Measurments in increasing order

[datslc]

A list of measurements in increasing order is 4,5,6,8,10 and x. If the median of these measurements is 6/7 times their arithmetic mean, what is the value of x?

16
15
14
13
12

How do I approach this?

[ridhamshah]

Answer is (A). By trial and error

Mean = (33+x)/6
Median = (33+x)/7

[sandydiwan]

A list of measurements in increasing order is 4,5,6,8,10 and x. If the median of these measurements is 6/7 times their arithmetic mean, what is the value of x?

16
15
14
13
12

How do I approach this?

Median = (6+8)/2 = 7
Mean = (4+5+6+8+10+x)/6
Median = 6/7 Mean
7 = 6/7 ( (33+x)/6 ) => 7 = 1/7(33+x) => 49 = 33+ x => x = 16

[akhp77]

Since, all the values of x, given is question, is greater than 10

median = (6+8)/2 = 7

mean = (33+x)/6

median = mean * 6/7

x = 16

[StaceyKoprince]

You could use trial and error, you could set up the actual math - whatever you think is easiest for you. In this case, they give us enough to do a couple of relatively straightforward calculations, so I think that would be easier than trial and error.

Median = the number in the middle of the set (in the case of a set containing an even number of numbers, it's the average of the middle two).

We know that the middle two numbers are 6 and 8 (because the tell us x is larger than 10). So the median of the set is the average of 6 and 8, or 7.

then we're told:
median = 6/7(average)
7 = (6/7)(average)
49/6 = average

Yuck, that's kind of a messy average, huh?

average = sum / #
49/6 = (4+5+6+8+10+x)/6
49 = (4+5+6+8+10+x)
hey! that worked out nicely. The 6's cancelled out! The problem just got a whole lot easier.

I'm just pointing out here that, when you see something like 49/6, don't freak out.
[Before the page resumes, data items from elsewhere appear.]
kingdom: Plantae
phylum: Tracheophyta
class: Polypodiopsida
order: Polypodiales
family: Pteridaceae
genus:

Chances are it'll get a lot easier again before the problem is over. :)

49 = 33+x
x = 16.

[rachelhong2012]

I used a different approach, with the concept similar to that of "residuals", I would call it "difference"

To better illustrate, let's look at an example:

1 3 7 8 12
median: 7
what's the mean? 6.2
Besides by doing sum/total amount of numbers in the set, there's another way to get to the mean, using median
the distance/difference between 1 and 7, the median, is -6 (to get 1, median subtract by 6), the difference between 3 and 7 is -4. On the left hand side, the difference between 7 and 8 is +1 (to get 8, you add 1 to 7), and difference between 7 and 12 is +5.

Adding all these "differences" up, you get -4. Distribute this sum of differences into 5 numbers, each number in the set, including the median, gets an additional -4/5=-0.8.
the median, which is 7, + (-0.8)=6.2, hence you get the mean, using the median and the differences between other numbers and the median.

going back to this question, what I did was:
mean=median + (sum of all differences, both positive and negative)/total amount of #'s in the set
mean=7/6 median = median + (sum of all differences, both positive and negative)/6
mean=7/6median = 6/6 median + (sum of all differences, both positive and negative)/6
since they have common denominators, we essentially have:
1/6 median = (sum of all differences, both positive and negative)/6

or median/6 = (sum of all differences, both positive and negative)/6

so 7=sum of all differences.

Now let's look at the difference between each number and the median:

to get from 7 to 4: -3
7 to 5: -2
7 to 6: -1

on the left hand side of 7, we have:
to get from 7 to 8: +1
7 to 10: +3

now you see +3 and -3 cancel out, so does -1 and +1, we're left with a difference of -2, and since we just found that the overall difference should be +7, let's mean that we have a +9 on the left hand side:

7 to x: +9,
x=16

This might seem LONG and unnecessary in this problem, but I found this approach comes in handy when you see a situation where you're being asked:

median < mean, what happens?
Basically, as you know to get from median to mean, you have to add the distributed "difference" to the median, that means that since we have a bigger mean than median, we have just added positive "difference" to the median to arrive at a mean that's bigger than median, where does that positive "difference" come from? It must be that there are more positive difference than the negative difference.

I hope I explain myself as clear as possible, this approach is great when it comes to a problem like this:

if-x-is-an-integer-is-the-median-of-the-5-numbers-shown-t3669.html

where you can use this concept to manipulate the average and the mean to make up situations with mean<median as well as median<mean.

[tim]

looks pretty good; thanks for sharing!